I had to read three times your reply to get it, nice and interesting choice of words. I'm glad I didn't snapped at you. and to answer your point, I've bought myself more time, to make the product better. The point is that I started to have more people looking for me to build websites for them than I could handle, so I had to postpone some projects, and even say no to some of them.
and you were still charging the same rate through all of this?
I see it differently, the charge more has to be justified. At least for me. I dont know how and what rules apply in how you run your business.
So I I'm offering the same product, I charge the same. If I add new features to the product or invest into a breakchanging approach, than yes, the value that I am offering changes, so I should charge more.
well, it is the same product to me. my time is scarce. So what I'm saying is aim to optimize how much time is required in the process of developing a website in your style.

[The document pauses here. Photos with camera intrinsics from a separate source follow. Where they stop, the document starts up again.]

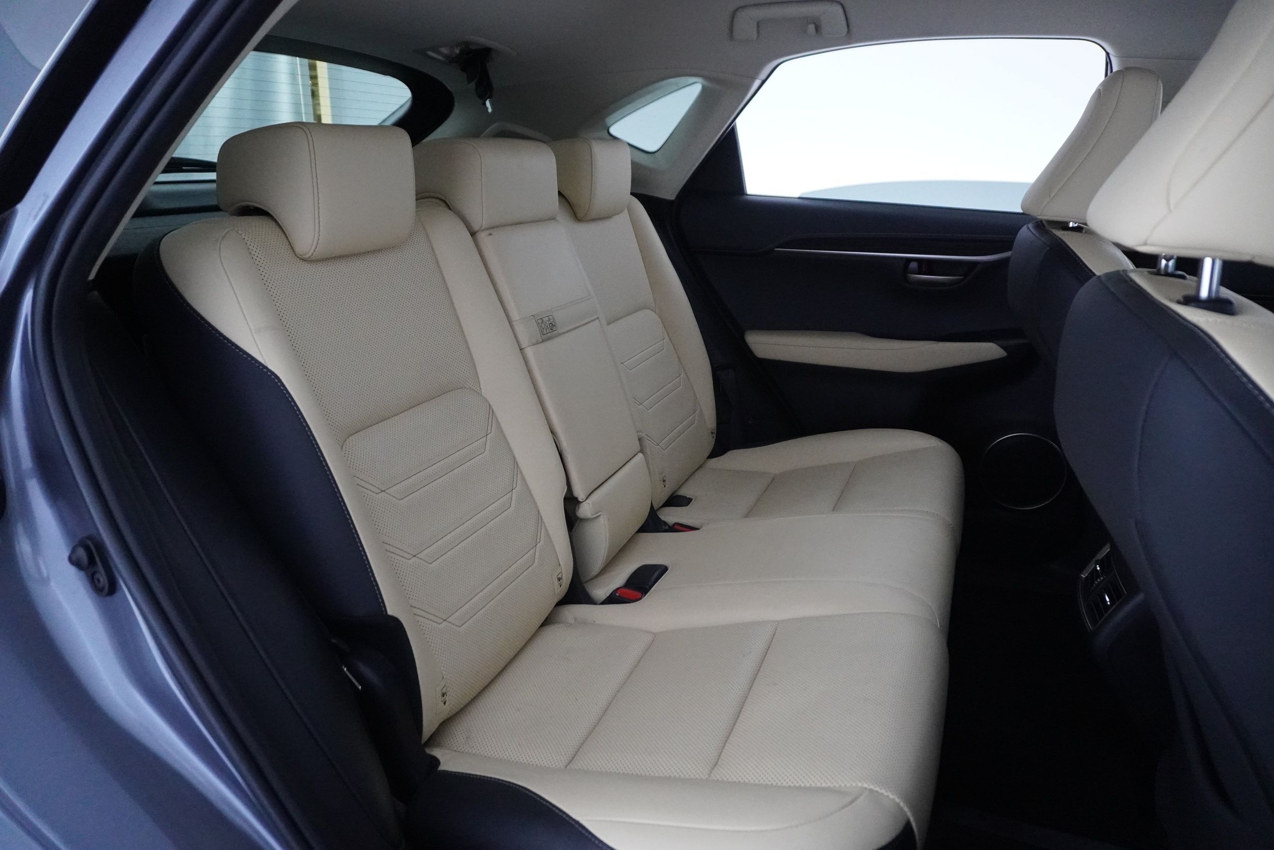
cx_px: 637
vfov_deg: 53.1
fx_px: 849
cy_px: 425
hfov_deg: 73.7
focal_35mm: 24
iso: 5000
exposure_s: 1/160
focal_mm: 16
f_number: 3.5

and charge more for new features that haven't been yet developed. Like win from reducing time, and win from spending your future effort for specific scenarios that don't repeat that much, not reuse themselves that much.
yes, my point is if I build something I do while working for a company in the UK, then I position myself in the middle of clients wanting more or less the same services, I can start saving on time to delivery, by specializing in that aspect. And I no longer need to feel sad about delivering 5 - 10 times, 100 times more outcome, and being paid the same as my workmated who changed 3 titles and 2 images and called it a day.
so the rate doesn't change because of how good you are
it changes because of how many people want specifically you
it that what you understood from all this chat or today you are a bit uninspired ?
fair, I flattened it
so what's the actual mechanic — you had more clients than you could take, so you just... started saying no to the low offers?
if a client wants me to sort out n files in pdf that takes two weeks, and another asks me do develop an AI to automate video production, that takes about two weeks, one pays pennies one pays above market rates ... which one would you pick, when you have more to pick from?
the AI project obviously
but I think I've been in the other situation for a while without even noticing
Ok, catch you later, still have to work on two more stories to reach my goal before I consider anything else.